- TO DO -
Edit the listing below by replacing every occurrence of "OSO 46" with "OSO 32", and reproduce the lines otherwise unchanged. Omit the pictures from your output.

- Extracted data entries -
--

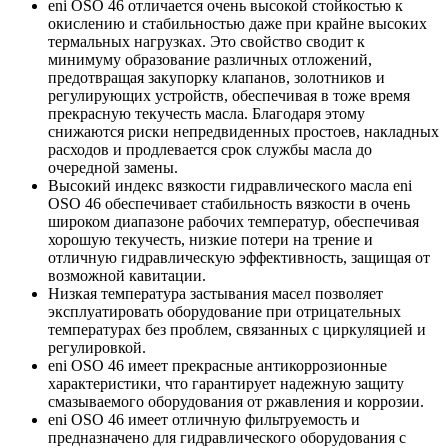
eni OSO 46 отличается очень высокой стойкостью к
окислению и стабильностью даже при крайне высоких
термальных нагрузках. Это свойство сводит к
минимуму образование различных отложений,
предотвращая закупорку клапанов, золотников и
регулирующих устройств, обеспечивая в тоже время
прекрасную текучесть масла. Благодаря этому
снижаются риски непредвиденных простоев, накладных
расходов и продлевается срок службы масла до
очередной замены.
Высокий индекс вязкости гидравлического масла eni
OSO 46 обеспечивает стабильность вязкости в очень
широком диапазоне рабочих температур, обеспечивая
хорошую текучесть, низкие потери на трение и
отличную гидравлическую эффективность, защищая от
возможной кавитации.
Низкая температура застывания масел позволяет
эксплуатировать оборудование при отрицательных
температурах без проблем, связанных с циркуляцией и
регулировкой.
eni OSO 46 имеет прекрасные антикоррозионные
характеристики, что гарантирует надежную защиту
смазываемого оборудования от ржавления и коррозии.
eni OSO 46 имеет отличную фильтруемость и
предназначено для гидравлического оборудования с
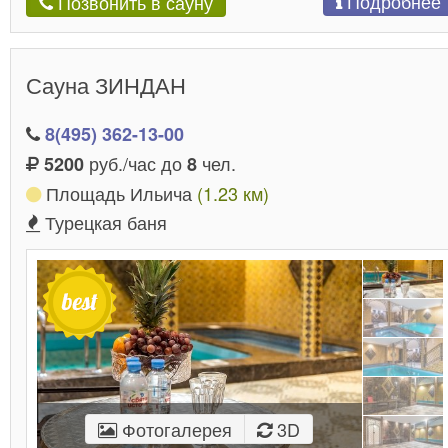
Подробнее
Позвонить в сауну
Сауна ЗИНДАН
8(495) 362-13-00
руб./час до
чел.
5200
8
Площадь Ильича
(1.23 км)
Турецкая баня
Фотогалерея
3D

--

- EXPECTED ANSWER -
eni OSO 32 отличается очень высокой стойкостью к
окислению и стабильностью даже при крайне высоких
термальных нагрузках. Это свойство сводит к
минимуму образование различных отложений,
предотвращая закупорку клапанов, золотников и
регулирующих устройств, обеспечивая в тоже время
прекрасную текучесть масла. Благодаря этому
снижаются риски непредвиденных простоев, накладных
расходов и продлевается срок службы масла до
очередной замены.
Высокий индекс вязкости гидравлического масла eni
OSO 32 обеспечивает стабильность вязкости в очень
широком диапазоне рабочих температур, обеспечивая
хорошую текучесть, низкие потери на трение и
отличную гидравлическую эффективность, защищая от
возможной кавитации.
Низкая температура застывания масел позволяет
эксплуатировать оборудование при отрицательных
температурах без проблем, связанных с циркуляцией и
регулировкой.
eni OSO 32 имеет прекрасные антикоррозионные
характеристики, что гарантирует надежную защиту
смазываемого оборудования от ржавления и коррозии.
eni OSO 32 имеет отличную фильтруемость и
предназначено для гидравлического оборудования с
Подробнее
Позвонить в сауну
Сауна ЗИНДАН
8(495) 362-13-00
руб./час до
чел.
5200
8
Площадь Ильича
(1.23 км)
Турецкая баня
Фотогалерея
3D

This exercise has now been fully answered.